WHAT YOU WILL DO - Reproduce every one of the records below word for word, keeping their order and line breaks unchanged.

[Items listed in a dataset]
#####
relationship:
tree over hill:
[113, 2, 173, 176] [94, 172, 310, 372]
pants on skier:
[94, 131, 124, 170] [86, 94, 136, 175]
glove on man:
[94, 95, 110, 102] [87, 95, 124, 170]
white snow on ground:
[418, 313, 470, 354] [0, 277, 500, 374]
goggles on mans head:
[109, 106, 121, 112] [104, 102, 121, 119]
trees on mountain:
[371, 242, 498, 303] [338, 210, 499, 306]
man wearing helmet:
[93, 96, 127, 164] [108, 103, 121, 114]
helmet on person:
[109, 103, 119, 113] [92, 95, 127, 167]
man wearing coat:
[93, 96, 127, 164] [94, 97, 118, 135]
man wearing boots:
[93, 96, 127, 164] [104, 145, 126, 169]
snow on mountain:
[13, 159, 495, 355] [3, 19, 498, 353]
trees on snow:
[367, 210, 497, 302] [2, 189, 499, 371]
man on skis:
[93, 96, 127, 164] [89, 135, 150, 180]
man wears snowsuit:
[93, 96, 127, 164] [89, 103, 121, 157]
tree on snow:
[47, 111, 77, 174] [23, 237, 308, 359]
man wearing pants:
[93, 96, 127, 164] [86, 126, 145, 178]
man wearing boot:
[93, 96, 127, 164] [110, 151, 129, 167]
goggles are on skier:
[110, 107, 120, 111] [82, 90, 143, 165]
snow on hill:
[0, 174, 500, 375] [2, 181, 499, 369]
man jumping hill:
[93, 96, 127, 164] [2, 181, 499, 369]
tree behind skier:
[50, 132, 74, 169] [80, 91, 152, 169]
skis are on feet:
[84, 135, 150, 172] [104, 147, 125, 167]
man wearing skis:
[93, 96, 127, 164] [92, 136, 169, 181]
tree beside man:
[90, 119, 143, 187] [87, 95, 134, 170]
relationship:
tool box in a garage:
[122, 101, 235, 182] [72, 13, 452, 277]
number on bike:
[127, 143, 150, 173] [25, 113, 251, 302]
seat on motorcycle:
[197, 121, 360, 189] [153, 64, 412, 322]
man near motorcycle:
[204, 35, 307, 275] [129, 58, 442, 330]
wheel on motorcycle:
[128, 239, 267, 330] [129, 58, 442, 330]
#####
RESPONSE -
relationship:
tree over hill:
[113, 2, 173, 176] [94, 172, 310, 372]
pants on skier:
[94, 131, 124, 170] [86, 94, 136, 175]
glove on man:
[94, 95, 110, 102] [87, 95, 124, 170]
white snow on ground:
[418, 313, 470, 354] [0, 277, 500, 374]
goggles on mans head:
[109, 106, 121, 112] [104, 102, 121, 119]
trees on mountain:
[371, 242, 498, 303] [338, 210, 499, 306]
man wearing helmet:
[93, 96, 127, 164] [108, 103, 121, 114]
helmet on person:
[109, 103, 119, 113] [92, 95, 127, 167]
man wearing coat:
[93, 96, 127, 164] [94, 97, 118, 135]
man wearing boots:
[93, 96, 127, 164] [104, 145, 126, 169]
snow on mountain:
[13, 159, 495, 355] [3, 19, 498, 353]
trees on snow:
[367, 210, 497, 302] [2, 189, 499, 371]
man on skis:
[93, 96, 127, 164] [89, 135, 150, 180]
man wears snowsuit:
[93, 96, 127, 164] [89, 103, 121, 157]
tree on snow:
[47, 111, 77, 174] [23, 237, 308, 359]
man wearing pants:
[93, 96, 127, 164] [86, 126, 145, 178]
man wearing boot:
[93, 96, 127, 164] [110, 151, 129, 167]
goggles are on skier:
[110, 107, 120, 111] [82, 90, 143, 165]
snow on hill:
[0, 174, 500, 375] [2, 181, 499, 369]
man jumping hill:
[93, 96, 127, 164] [2, 181, 499, 369]
tree behind skier:
[50, 132, 74, 169] [80, 91, 152, 169]
skis are on feet:
[84, 135, 150, 172] [104, 147, 125, 167]
man wearing skis:
[93, 96, 127, 164] [92, 136, 169, 181]
tree beside man:
[90, 119, 143, 187] [87, 95, 134, 170]
relationship:
tool box in a garage:
[122, 101, 235, 182] [72, 13, 452, 277]
number on bike:
[127, 143, 150, 173] [25, 113, 251, 302]
seat on motorcycle:
[197, 121, 360, 189] [153, 64, 412, 322]
man near motorcycle:
[204, 35, 307, 275] [129, 58, 442, 330]
wheel on motorcycle:
[128, 239, 267, 330] [129, 58, 442, 330]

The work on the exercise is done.